EXERCISE PROMPT:
Please copy out each line of the entries in which "Page" appears.

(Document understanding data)
________________

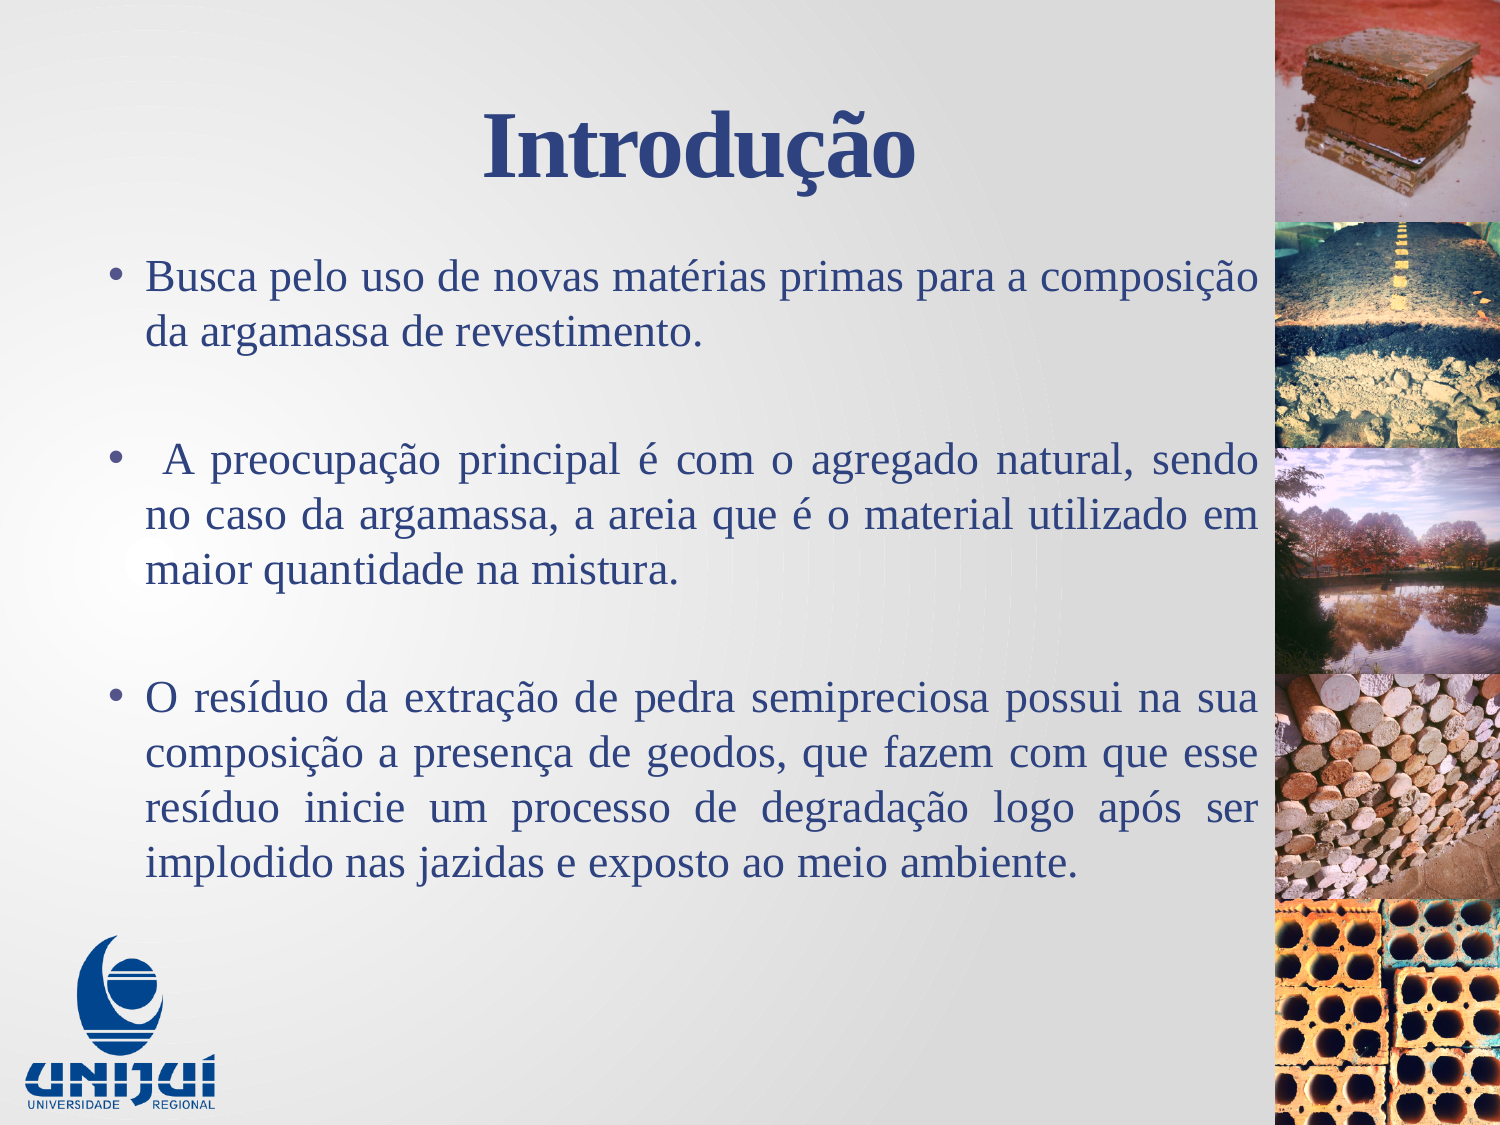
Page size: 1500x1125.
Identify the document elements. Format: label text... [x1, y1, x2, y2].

title Introdução [75, 45, 1271, 233]
list Busca pelo uso de novas matérias primas para a composição da argamassa de revestimento. A preocupação principal é com o agregado natural, sendo no caso da argamassa, a areia que é o material utilizado em maior quantidade na mistura. O resíduo da extração de pedra semipreciosa possui na sua composição a presença de geodos, que fazem com que esse resíduo inicie um processo de degradação logo após ser implodido nas jazidas e exposto ao meio ambiente. [74, 238, 1272, 1026]
picture [25, 934, 216, 1109]
picture [1274, 0, 1500, 1125]
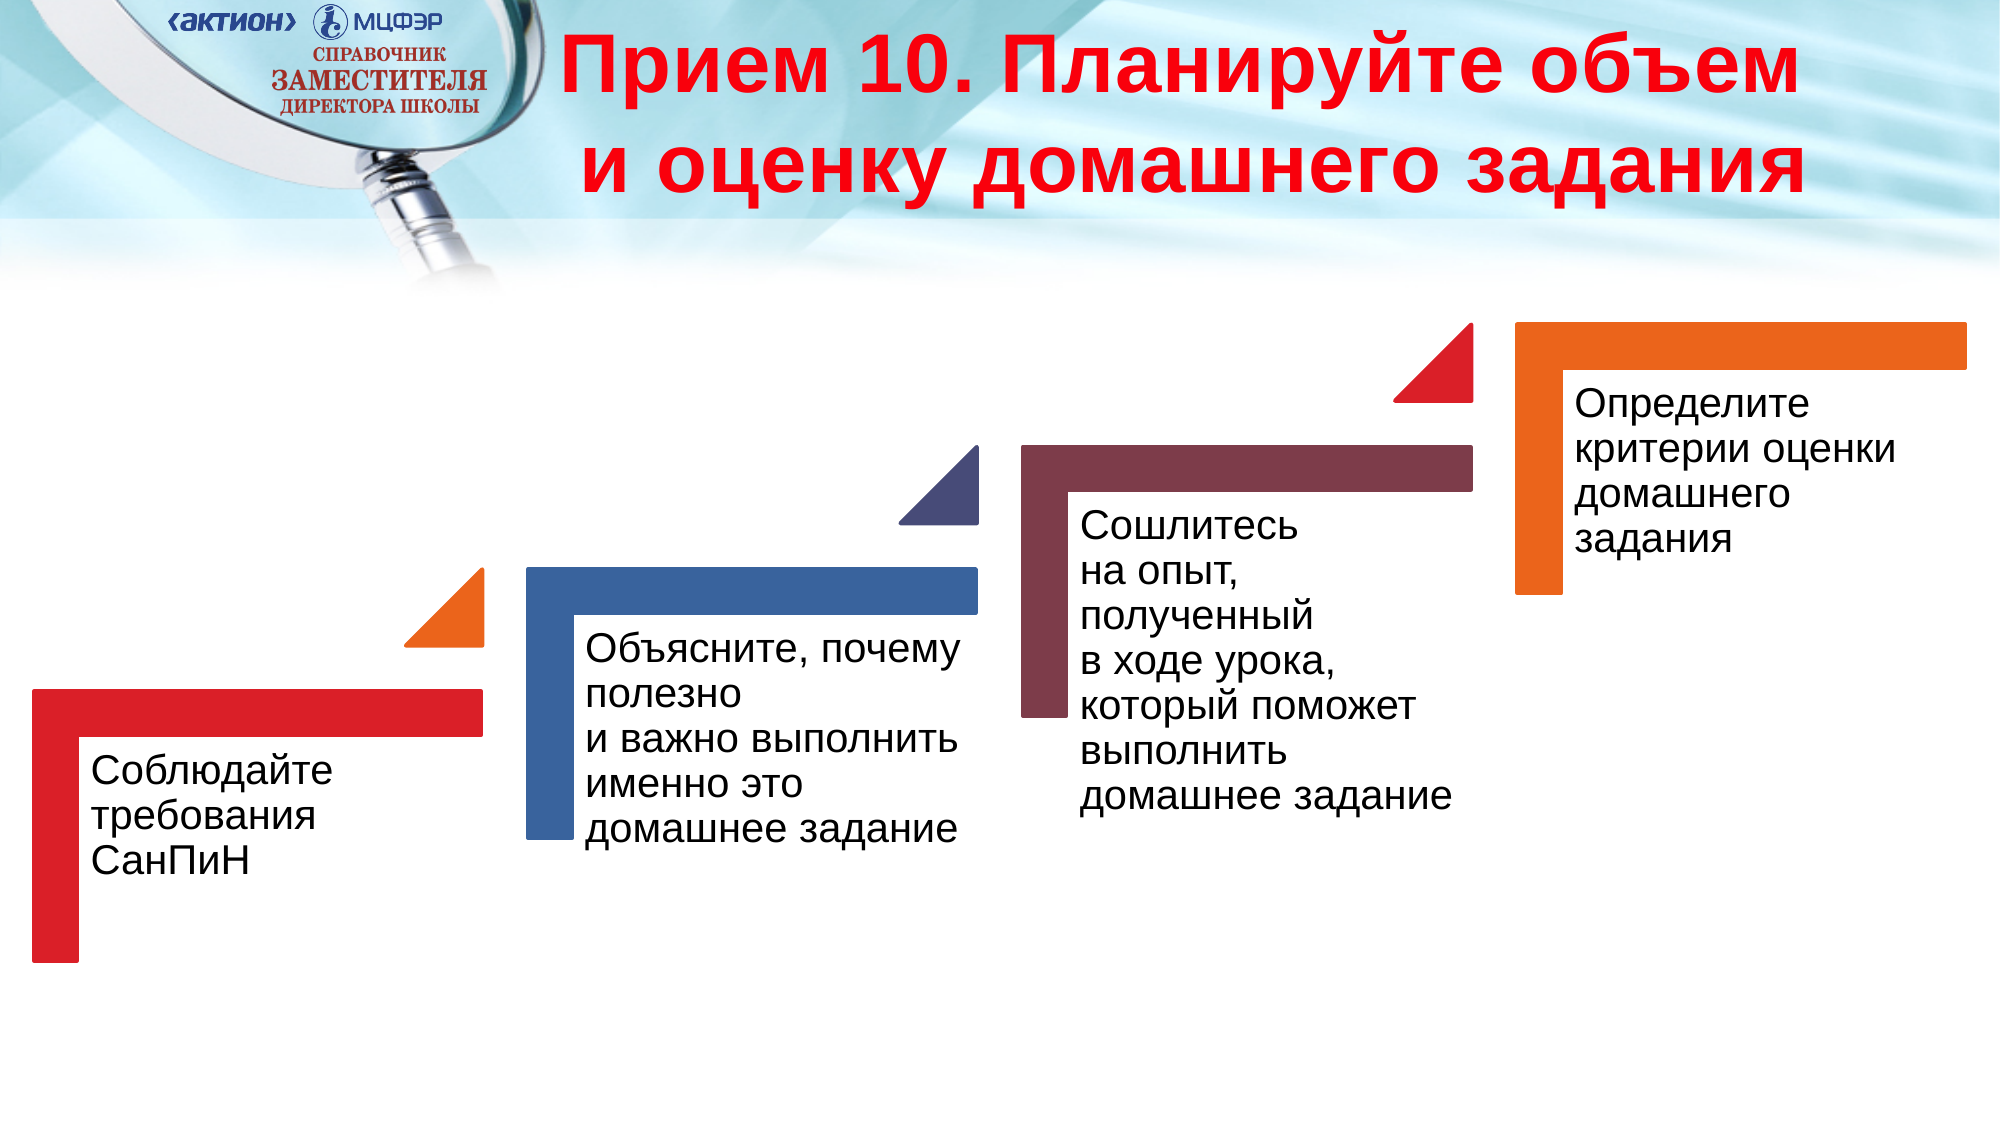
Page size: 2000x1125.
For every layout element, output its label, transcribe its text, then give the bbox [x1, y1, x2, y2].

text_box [33, 243, 1967, 1125]
picture [0, 0, 2000, 1125]
title Прием 10. Планируйте объем и оценку домашнего задания [385, 2, 2000, 217]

________________

WORKED SOLUTION:
Page size: 1500x1125.
Page size: 2000x1125.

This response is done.